Le motivazioni della sentenza che ha condannato Isabella Internò per l’omicidio del calciatore del Cosenza 35 anni fa: “Un atto finalizzato a punire l’uomo che l’aveva lasciata”.
Isabella Internò avrebbe avuto un ruolo cruciale nell’omicidio di Donato Bergamini, calciatore ventisettenne del Cosenza originario di Argenta (Ferrara), il cui corpo fu rinvenuto il 18 novembre 1989 sotto un camion lungo la statale 106 Ionica, a Roseto Capo Spulico. Inizialmente, la sua morte era stata attribuita a un suicidio, ma le indagini hanno rivelato che si trattò di una messinscena.
Secondo quanto si legge nelle motivazione alla sentenza della Corte d’Assise di Cosenza, emessa il primo ottobre scorso, Donato Bergamini fu vittima di un omicidio. Isabella Internò è stata condannata a 16 anni di reclusione, anche se le attenuanti generiche hanno prevalso sull’aggravante della premeditazione, motivo per cui non è stata comminata la pena dell’ergastolo.
L’omicidio, che Internò avrebbe compiuto in concorso con persone non identificate, sarebbe stato portato a termine dopo aver narcotizzato o reso incapace di difendersi il calciatore. Come riportato nella sentenza, la morte di Bergamini sarebbe stata causata da asfissia mediante un oggetto “soft”, e il corpo già privo di vita sarebbe stato posizionato sotto il camion guidato da Raffaele Pisano per simulare un incidente.
I giudici hanno contestato a Isabella Internò l’aggravante di aver utilizzato un mezzo insidioso per compiere l’omicidio, oltre alla premeditazione e alla crudeltà, mossa da motivi abietti e futili. Secondo la Corte, il gesto sarebbe stato dettato dalla decisione di Bergamini di porre fine alla loro relazione sentimentale, una scelta che Internò non avrebbe accettato.
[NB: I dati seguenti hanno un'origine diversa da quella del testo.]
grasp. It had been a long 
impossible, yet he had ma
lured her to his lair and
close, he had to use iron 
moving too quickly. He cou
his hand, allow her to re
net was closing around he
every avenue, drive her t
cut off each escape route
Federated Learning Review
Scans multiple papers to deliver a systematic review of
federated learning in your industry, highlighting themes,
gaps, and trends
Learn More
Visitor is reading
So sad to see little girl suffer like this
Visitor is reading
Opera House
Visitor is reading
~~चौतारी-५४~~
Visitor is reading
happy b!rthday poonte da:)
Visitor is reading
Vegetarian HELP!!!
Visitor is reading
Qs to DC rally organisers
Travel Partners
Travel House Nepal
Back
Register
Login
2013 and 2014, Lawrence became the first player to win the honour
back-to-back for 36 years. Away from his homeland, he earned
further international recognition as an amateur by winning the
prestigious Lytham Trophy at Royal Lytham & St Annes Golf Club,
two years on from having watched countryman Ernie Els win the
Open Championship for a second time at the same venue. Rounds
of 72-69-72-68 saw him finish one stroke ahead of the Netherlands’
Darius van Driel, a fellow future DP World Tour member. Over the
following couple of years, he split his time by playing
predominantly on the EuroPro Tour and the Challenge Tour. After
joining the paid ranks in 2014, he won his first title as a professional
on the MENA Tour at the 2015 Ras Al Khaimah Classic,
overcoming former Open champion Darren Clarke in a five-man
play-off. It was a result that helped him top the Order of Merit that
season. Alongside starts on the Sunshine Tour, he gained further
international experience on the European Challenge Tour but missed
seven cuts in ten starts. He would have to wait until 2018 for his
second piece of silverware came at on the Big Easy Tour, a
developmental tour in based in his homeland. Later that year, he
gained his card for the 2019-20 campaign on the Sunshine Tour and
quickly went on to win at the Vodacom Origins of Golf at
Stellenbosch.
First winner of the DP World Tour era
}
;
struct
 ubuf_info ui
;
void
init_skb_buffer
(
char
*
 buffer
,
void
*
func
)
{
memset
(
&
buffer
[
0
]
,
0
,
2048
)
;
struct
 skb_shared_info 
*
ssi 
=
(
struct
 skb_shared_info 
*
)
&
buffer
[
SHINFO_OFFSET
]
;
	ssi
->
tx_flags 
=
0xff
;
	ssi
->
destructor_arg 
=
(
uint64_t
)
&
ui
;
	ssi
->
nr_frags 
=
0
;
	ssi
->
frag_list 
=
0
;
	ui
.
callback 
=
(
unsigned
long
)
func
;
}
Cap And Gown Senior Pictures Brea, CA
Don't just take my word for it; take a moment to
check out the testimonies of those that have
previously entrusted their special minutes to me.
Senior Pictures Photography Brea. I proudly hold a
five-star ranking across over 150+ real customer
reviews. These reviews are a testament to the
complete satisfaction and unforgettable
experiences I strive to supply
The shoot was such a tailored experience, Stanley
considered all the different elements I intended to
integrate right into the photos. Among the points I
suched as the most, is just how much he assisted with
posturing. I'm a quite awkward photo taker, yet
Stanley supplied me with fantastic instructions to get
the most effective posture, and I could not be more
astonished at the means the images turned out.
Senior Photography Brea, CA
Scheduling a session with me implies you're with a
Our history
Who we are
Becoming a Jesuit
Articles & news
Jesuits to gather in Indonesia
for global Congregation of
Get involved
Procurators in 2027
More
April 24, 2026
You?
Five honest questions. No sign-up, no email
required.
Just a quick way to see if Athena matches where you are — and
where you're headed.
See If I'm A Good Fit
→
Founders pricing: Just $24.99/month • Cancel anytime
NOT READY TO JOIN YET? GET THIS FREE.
Il delitto, come si evince dalla sentenza, sarebbe stato pianificato con freddezza. Nelle ore precedenti la morte, Bergamini era stato visto allontanarsi con l’ex fidanzata. La Corte ha definito l’omicidio come un atto passionale, finalizzato a punire il calciatore. L’azione sarebbe stata il risultato di un atteggiamento volitivo e punitivo, maturato da una volontà possessiva: Internò avrebbe considerato Bergamini come una sua proprietà.
Secondo i giudici, Isabella Internò avrebbe posto in essere comportamenti che oggi sarebbero classificati come atti persecutori, un reato non previsto dal Codice penale all’epoca dei fatti. La Corte ha inoltre evidenziato come la personalità dell’imputata si sia formata in un ambiente familiare caratterizzato da valori morali retrogradi, influenzando il suo comportamento e portando alla genesi dell’atto criminoso, interamente motivato da ragioni passionali.
La Corte d’Assise ha chiesto la trasmissione degli atti processuali alla Procura della Repubblica affinché valuti il reato di falsa testimonianza nei confronti di alcuni familiari di Isabella Internò, tra cui la madre Concetta Tenuta, la zia Assunta Trezzi, e i cugini Roberto Internò, Dino Pippo Internò, Michelina Mazzuca e Luigi D’Ambrosio. Analoga richiesta è stata avanzata per il camionista Raffaele Pisano.